Chaque mardi et vendredi soirs, la place de la mairie du Castellet se transforme en « drive ». Les habitants garent leur voiture, en ouvrent le coffre et chargent des packs de bouteilles d’eau. Les affichettes apposées sur les fontaines en pierre de ce petit village des Alpes-de-Haute-Provence, entouré de montagnes et de champs de lavande, rappellent la situation : l’eau du robinet n’est plus potable.
« On en a marre », dit Sauveur Civiletti, 75 ans, trois packs dans la Kangoo. Lapidaire, la formule résume assez fidèlement l’esprit des 300 habitants, davantage résignés que révoltés. Marre de faire cuire les pâtes avec de l’eau en bouteille, marre de préparer le café avec de l’eau en bouteille, marre de laver la salade avec de l’eau en bouteille, marre de rincer le biberon du bébé avec de l’eau en bouteille… Plus de trois mois que dure « ce cirque ». Précisément depuis le 8 juin et la détection dans la source d’eau potable d’un produit de dégradation de pesticide, ce qu’on appelle un « métabolite », au nom barbare de N, N-diméthylsulfamide, à des niveaux de concentration (0,7 microgramme par litre) sept fois supérieurs à la valeur limite fixée par le code de la santé publique.

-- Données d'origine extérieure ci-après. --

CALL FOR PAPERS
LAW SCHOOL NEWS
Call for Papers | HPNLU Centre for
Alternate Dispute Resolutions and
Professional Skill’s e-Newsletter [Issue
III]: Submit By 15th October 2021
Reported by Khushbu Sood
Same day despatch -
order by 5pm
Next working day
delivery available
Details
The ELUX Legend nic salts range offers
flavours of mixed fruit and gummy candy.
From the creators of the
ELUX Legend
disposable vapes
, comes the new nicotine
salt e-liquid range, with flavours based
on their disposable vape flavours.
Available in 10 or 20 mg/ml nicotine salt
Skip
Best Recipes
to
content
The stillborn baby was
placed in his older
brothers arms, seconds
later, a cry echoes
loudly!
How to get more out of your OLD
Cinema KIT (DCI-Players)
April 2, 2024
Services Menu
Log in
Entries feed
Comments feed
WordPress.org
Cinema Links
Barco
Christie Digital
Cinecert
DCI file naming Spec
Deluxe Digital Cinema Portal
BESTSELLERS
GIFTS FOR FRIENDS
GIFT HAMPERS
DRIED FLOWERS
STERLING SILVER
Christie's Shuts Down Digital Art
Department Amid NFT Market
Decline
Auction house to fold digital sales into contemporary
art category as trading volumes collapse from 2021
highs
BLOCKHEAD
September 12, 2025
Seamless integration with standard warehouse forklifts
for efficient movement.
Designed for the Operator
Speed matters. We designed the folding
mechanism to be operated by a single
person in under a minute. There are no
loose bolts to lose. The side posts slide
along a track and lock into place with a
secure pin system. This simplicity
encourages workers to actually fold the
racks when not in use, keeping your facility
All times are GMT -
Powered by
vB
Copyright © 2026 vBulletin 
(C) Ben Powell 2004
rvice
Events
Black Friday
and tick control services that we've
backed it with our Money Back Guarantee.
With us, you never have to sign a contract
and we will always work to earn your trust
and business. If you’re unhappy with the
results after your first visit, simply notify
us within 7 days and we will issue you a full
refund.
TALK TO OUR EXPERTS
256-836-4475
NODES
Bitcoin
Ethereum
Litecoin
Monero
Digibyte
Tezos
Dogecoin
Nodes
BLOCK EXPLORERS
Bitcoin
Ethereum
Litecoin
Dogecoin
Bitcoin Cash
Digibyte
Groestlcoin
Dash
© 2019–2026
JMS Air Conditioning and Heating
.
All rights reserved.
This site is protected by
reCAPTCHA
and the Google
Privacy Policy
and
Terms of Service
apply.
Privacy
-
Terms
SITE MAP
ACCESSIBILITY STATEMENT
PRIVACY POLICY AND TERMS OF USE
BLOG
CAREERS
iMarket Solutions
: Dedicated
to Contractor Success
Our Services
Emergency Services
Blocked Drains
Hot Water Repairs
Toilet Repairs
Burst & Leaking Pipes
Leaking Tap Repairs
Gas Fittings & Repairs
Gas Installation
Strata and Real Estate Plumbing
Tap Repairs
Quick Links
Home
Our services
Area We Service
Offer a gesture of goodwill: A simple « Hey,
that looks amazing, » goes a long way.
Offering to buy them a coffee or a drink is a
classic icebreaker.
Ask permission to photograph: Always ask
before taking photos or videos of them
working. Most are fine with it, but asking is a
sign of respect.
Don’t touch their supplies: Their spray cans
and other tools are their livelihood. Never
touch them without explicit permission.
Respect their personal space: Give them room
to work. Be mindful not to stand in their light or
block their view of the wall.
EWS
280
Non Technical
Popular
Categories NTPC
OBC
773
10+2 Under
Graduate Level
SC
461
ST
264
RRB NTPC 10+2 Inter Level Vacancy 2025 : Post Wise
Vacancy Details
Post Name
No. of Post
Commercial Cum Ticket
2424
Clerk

« Cela a été un coup de massue », accuse le maire (sans étiquette), Benoît Gouin. Puimichel, la commune voisine, a pu se raccorder à un ancien réseau et un camion-citerne fait des rotations pour compléter. Pas Le Castellet. La salle des fêtes est devenue un « débit de boisson ». Trois palettes de 500 bouteilles encombrent la pièce. Chacun vient chercher sa ration : trois bouteilles par personne et par jour. Le maire tient le registre, comme un épicier :
« Toujours quatre ?
– Ben oui
– Alors six packs !
– Ben oui »
L’édile prête main-forte pour transbahuter les bouteilles jusqu’aux véhicules. Des employés municipaux assurent les livraisons au domicile des personnes qui ne peuvent pas se déplacer. L’agglomération Durance Luberon Verdon détache des agents pour aider à la distribution. La collectivité territoriale a la compétence de la gestion de l’eau : c’est elle qui finance l’achat des bouteilles. Plus de 50 000 ont déjà été englouties pour une facture de 25 000 euros. « Ce serait insupportable pour une petite commune comme la nôtre », dit M. Gouin. Ses administrés, eux, craignent une flambée de leurs futures factures d’eau. L’agglomération travaille sur un projet de raccordement à un autre réseau d’eau potable. « Six kilomètres de réseau dans la campagne, cela ne se fait pas du jour au lendemain et cela a un coût, estimé à 800 000 euros », avertit Serge Faudrin, vice-président de l’agglomération délégué à l’eau.